Far Cry 6, so far appears to be focusing the story on three huge story arcs with a big finale arc planned in the end. Where you get to pick how exactly you progress. Every major story seems to involve you getting entangled with a trio composed of a joker, the serious guy, and the guy with a problem. Not to say they’re interesting characters, so far, I’ve liked dealing with everyone I’ve met, so doing quests for them is hardly an undertaking I have to perform while grating my teeth. I’m not going to go into detail for any of these stories and leave it for you to discover. What I can share though, is other things you can do than shooty-shooty bang bang action.
In my 20 or so hours of gameplay I’ve gone fishing to little success, I’ve raided caves for treasure, which are more or less traversal puzzles, I’ve raced on a jet ski, I’ve commanded raids, I’ve hunted a powerful boar, a powerful rooster, a powerful rooster as a rooster, yes this is a full-on fighting game with a roster of roosters, weak and strong attacks, dodges and super bars, I was blown away.
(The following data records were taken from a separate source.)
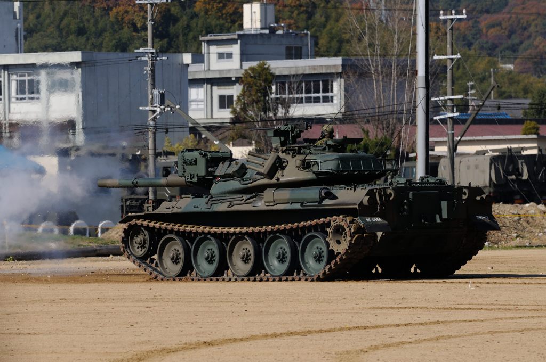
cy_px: 181
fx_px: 4771
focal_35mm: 315
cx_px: 273
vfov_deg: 4.4
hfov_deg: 6.5
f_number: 8
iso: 200
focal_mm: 210
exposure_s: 1/500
There’s probably more that I’ve yet to discover, but there are certainly many gems for the 20-minute adventures that the game offers you if you just don’t feel like progressing the story yet. And really, what’s the point of rushing an Ubisoft game?
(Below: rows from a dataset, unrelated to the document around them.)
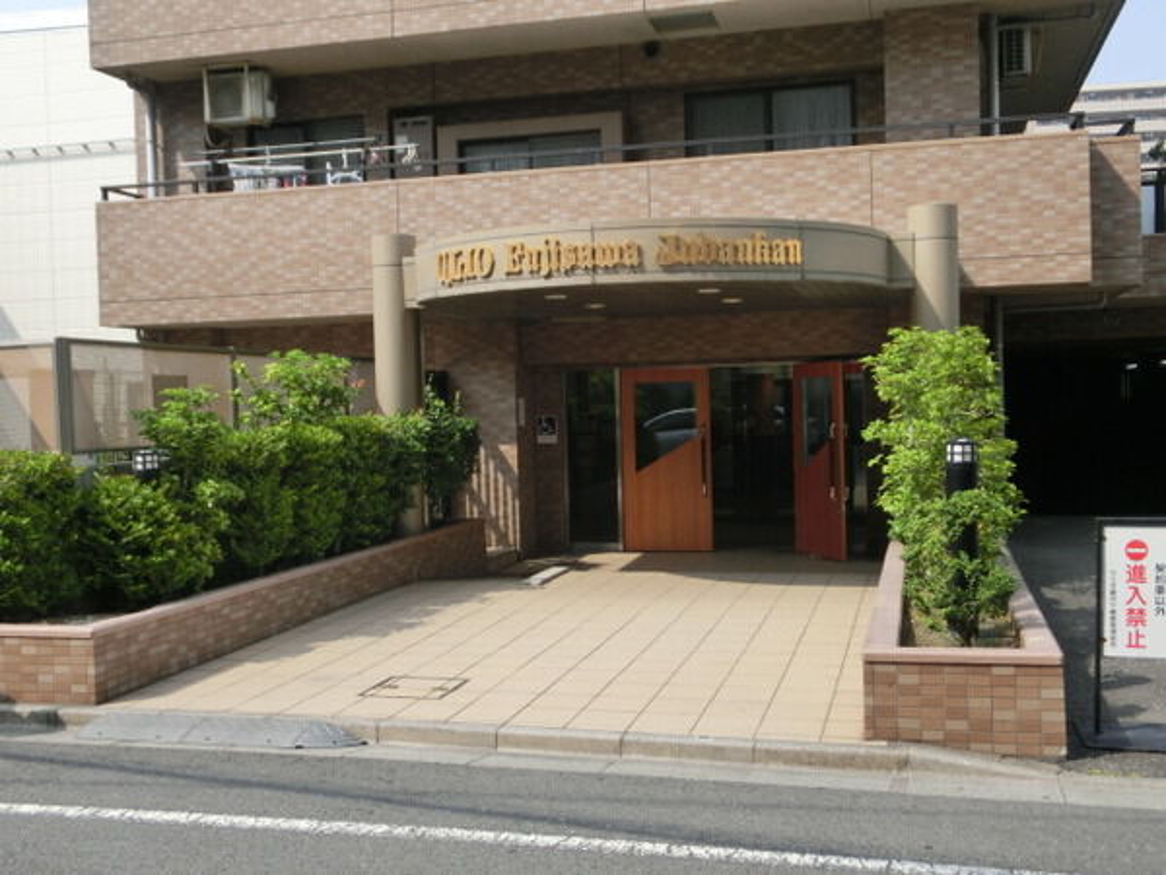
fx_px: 1280
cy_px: 438
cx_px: 583
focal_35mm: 38
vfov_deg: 37.7
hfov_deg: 49.0
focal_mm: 6.67
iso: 80
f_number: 3.9
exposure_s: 1/500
There’s also content specialized for the multiplayer experience, where you can’t access the map so you may have to rely on others lest you blow up for being in the sun too long. Sounds like real life.
Features (4 / 5)
Let me start with the many accessibility features and audio-visual adjustments you can make with the Far Cry 6. There’s a lot of them, I find it hard to specify what’s significant, but you’ll probably be able to play this even if you’re colorblind or whatnot.
Far Cry 6 will be letting you play Co-op and that seems pretty epic, being able to do these missions with a friend would be great. Just that I don’t have many friends that would have early access to the game so I wasn’t really able to test this out.
There’s also more content planned in the future should you choose to buy the season pass, you can probably sit on that, there’s a lot to chew on from the base game’s offerings.
Finally, there’s the occasional bugs that you normally find in open-world games, like NPCs getting stuck in certain areas, or poorly performing AI that get stuck in a certain state. Though these are pretty rare.
Not gonna lie guys, there were two reasons I was dreading playing this game. The first one would be the controller FPS experience, which turned out to be not so bad. The second would be the tiring experience I had with Assassin’s Creed Valhalla. And I’m happy to say that, at least for the current amount of time I’ve poured in (and yes that amount of time is a lot for me in a week), I’ve found myself constantly engaged with Far Cry 6. Everything I do seems to contribute to something further down the line, there’s a lot of exploration to do and not only of the gigantic map but also of the quest lines and possible setups you can make use of for Dani. I want to continue playing it as I write this script to see where the next event leads or to try out this new weapon I just got.
Far Cry 6 has created a world where I don’t need to know much else to enjoy it, and appears to be pushing the Ubisoft formula to its limit to my delight. Far Cry 6 has shown to have covered many of its bases, scoring a 4.5 out of 5.
If you’ve been on the fence about getting this game, I hope my review lite has given you some information that would find helpful, or at least have you taken some interest in this well-crafted game.
This game will be out on Xbox One, Xbox X, PS4, PS5, and PC.